3.8. Limitations of using MSCs for wound healing
MSCs can be considered as a promising tool for treating non‐healing wounds; however, some aspects of MSC biology need to be intensively studied before use in clinical application. One of these is the problem of finding a source of MSC isolation with no invasive procedure for autologous treatment, for example isolation of MSCs from peripheral blood instead of bone marrow. Other questions include the following: What is the ideal number and timing of MSC administration/implantation? How long can MSCs survive at the injury site after implantation? Are multiple administrations or implantations required for successful healing? When do the implanted MSCs start releasing their soluble secretions after implantation/administration? And finally, are the secretions of MSCs controllable? Answers to these questions are important and essential for the therapeutic use of MSCs and a safer and a more effective treatment for non‐healing wounds.

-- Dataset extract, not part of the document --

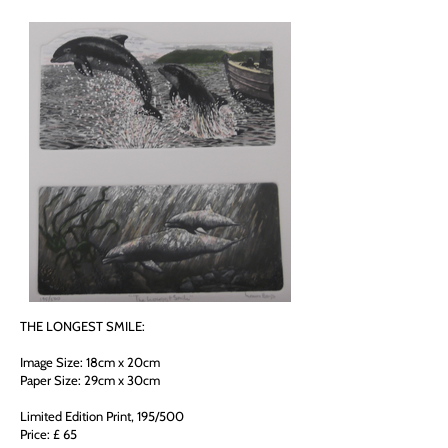
THE LONGEST SMILE:
Image Size: 18cm x 20cm
Paper Size: 29cm x 30cm
Limited Edition Print, 195/500
Price: £ 65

Mesenchymal stem cells (MSCs) and their secretions are promising therapeutics for use in accelerating wound healing. Ease of availability, isolation and in vitro expansion make MSCs the best candidates for wound‐healing therapies in comparison with other stem cells including embryonic stem cells (ESCs). Two main strategies could be used in the application of MSCs to the treatment of non‐healing wounds. MSCs show the ability to differentiate into different cells of the epidermis. Also, MSC secretions collected from their in vitro cultures (MSC‐CM) and their small vesicles (MSC‐EXOSOME) are important for promoting proliferation and migration of skin cells, such as keratinocytes and fibroblasts, into the injury site. MSC‐CM contains a wide range of at least 36 known growth factors, and cytokines work in synergy to accelerate wound healing. These characteristics make MSCs unique when compared to other cells, such as keratinocytes and fibroblasts, since keratinocytes are unable to migrate by themselves without growth factors and cytokines and fibroblasts cannot differentiate into skin‐like cells. Therefore, MSCs are bi‐functional combining wound healing and skin regeneration. MSC‐CM and MSC‐EXOSOME if developed into a medicinal product could potentially be applied directly onto the wounded area either by injection or by enriching biological dressings with these growth factors and exosomes and aid in combating the problems of non‐healing wounds.